#### The task
Can you output each of the entries below word for word, with nothing changed?

#### Data listing
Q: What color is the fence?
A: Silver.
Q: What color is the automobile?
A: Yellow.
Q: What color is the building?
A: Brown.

#### Problem solution
Q: What color is the fence?
A: Silver.
Q: What color is the automobile?
A: Yellow.
Q: What color is the building?
A: Brown.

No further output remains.